それはこゝに引用すべくあまりに廣汎多岐である。
⇒丸山の諭吉と儒教についての理解は全く誤りである旨、「丸山眞男『福沢諭吉の哲学 他六篇』を読む」シリーズの中で記したばかりであり、ここでは繰り返しません。(太田)
そのほか明治初期に続出した啓蒙書の類には「隠れ儒者」の封建禮讃が到る處で反駁されてゐる(明治文化全集、文明開化篇參照)。
なほ之と反對に、維新の四民平等に對する反動的な抗議が名分論<(注16)>を藉りて爲された例も少くない。

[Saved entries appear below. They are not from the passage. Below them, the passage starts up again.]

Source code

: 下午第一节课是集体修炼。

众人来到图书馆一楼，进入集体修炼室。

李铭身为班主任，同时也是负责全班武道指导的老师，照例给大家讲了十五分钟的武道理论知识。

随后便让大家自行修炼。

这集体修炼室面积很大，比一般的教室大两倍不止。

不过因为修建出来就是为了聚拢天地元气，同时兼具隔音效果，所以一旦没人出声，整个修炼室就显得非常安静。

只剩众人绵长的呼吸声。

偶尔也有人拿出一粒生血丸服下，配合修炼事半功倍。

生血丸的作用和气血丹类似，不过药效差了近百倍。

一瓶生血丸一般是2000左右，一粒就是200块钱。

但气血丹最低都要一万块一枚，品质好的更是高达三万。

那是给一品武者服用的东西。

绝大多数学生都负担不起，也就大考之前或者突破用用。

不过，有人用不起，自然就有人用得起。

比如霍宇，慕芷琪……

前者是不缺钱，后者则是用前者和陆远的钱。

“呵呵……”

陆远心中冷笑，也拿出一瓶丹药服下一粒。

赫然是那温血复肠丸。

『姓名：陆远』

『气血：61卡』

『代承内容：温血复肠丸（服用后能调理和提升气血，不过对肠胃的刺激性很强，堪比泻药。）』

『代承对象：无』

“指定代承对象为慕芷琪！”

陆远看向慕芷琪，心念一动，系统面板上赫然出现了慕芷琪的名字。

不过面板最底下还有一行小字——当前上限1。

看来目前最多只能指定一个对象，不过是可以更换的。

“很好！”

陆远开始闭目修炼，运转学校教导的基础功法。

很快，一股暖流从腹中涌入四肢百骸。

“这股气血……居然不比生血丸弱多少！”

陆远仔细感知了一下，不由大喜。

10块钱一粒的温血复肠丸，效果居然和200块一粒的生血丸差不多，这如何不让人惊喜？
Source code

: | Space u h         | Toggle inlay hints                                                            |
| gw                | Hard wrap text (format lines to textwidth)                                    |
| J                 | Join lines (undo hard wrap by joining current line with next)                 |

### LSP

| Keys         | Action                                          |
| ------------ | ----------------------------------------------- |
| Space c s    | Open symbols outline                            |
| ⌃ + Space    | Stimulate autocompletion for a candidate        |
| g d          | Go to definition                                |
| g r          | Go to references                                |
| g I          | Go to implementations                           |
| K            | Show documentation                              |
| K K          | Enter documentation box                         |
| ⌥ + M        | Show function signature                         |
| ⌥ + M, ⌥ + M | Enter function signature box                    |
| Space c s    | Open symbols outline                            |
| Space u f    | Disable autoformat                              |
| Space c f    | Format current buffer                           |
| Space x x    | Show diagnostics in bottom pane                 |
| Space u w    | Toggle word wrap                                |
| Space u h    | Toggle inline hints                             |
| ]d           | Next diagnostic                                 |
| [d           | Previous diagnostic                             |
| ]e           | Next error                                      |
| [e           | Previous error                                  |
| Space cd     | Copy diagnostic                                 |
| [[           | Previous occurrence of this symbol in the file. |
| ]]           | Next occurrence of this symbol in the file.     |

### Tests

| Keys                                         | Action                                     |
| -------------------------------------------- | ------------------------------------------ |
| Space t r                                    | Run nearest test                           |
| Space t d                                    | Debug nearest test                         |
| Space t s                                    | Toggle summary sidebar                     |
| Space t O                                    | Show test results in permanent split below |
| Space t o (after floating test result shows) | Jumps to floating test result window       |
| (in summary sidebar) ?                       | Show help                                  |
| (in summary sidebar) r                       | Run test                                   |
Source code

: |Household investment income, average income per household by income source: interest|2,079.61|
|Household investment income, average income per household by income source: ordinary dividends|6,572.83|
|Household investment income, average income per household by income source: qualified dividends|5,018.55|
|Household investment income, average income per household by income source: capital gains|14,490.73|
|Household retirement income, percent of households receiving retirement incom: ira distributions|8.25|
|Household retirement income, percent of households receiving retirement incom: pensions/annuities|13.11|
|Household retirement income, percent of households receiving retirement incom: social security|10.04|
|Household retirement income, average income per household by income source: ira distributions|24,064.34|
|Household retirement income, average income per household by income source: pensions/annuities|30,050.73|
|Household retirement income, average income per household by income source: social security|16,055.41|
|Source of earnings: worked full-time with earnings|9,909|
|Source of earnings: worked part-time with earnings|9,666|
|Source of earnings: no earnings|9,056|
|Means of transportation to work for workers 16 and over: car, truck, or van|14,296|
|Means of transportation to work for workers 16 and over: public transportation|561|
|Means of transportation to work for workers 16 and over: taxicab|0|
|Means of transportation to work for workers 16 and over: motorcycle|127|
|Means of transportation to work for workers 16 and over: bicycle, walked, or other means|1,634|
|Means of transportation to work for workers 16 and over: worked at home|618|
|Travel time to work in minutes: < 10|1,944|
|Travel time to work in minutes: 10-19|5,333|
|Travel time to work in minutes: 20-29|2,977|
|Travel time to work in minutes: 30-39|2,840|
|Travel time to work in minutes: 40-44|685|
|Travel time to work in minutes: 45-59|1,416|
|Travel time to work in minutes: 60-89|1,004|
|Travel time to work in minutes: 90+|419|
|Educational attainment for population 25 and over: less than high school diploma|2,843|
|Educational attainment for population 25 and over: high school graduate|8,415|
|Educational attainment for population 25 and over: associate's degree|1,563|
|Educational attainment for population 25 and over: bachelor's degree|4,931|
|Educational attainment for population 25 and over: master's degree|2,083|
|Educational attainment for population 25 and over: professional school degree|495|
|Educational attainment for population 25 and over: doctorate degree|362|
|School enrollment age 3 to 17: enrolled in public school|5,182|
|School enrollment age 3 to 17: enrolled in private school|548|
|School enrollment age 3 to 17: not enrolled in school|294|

(注16)「正名論<とも。>・・・名称と実質の一致を求めて国家社会の秩序を確立しようとする儒家の思想。・・・名称は物の階級的秩序を反映しているので、名称を正すことによって階級的秩序を固定化しなければならないとする。・・・「論語」や「春秋」三伝に顕著で、のち宋代の学者が強調、日本の「神皇正統記」「大日本史」にも影響を与えた。・・・
<日本に関しては、>儒教の系譜に立つものと国学の系譜のものに大別される。前者にはニュアンスの差があるが,最高権威としての天皇と政権の行使者としての将軍との間に上下関係を認める名分論が基本となっていたといってよかろう。他方,国学の尊王論は記紀の神話を事実として前提し,皇祖神より血統的連続性をもつ天皇に絶対性を認める論理を基礎としていた。」
https://kotobank.jp/word/%E5%90%8D%E5%88%86%E8%AB%96-643190
「方今の御政體にては共和政治の悪弊に陥らせらるゝ事もあらん乎」とひたすら維新後の「開化」に反對して、「貴賤の分を明にする事」「嚴に淫亂を禁じて男女の別を明にする事」等の建議を繰返した島津久光のごとき、その典型である(「久光公記」<(注17)>・・・)。・・・」(10~11、17~18)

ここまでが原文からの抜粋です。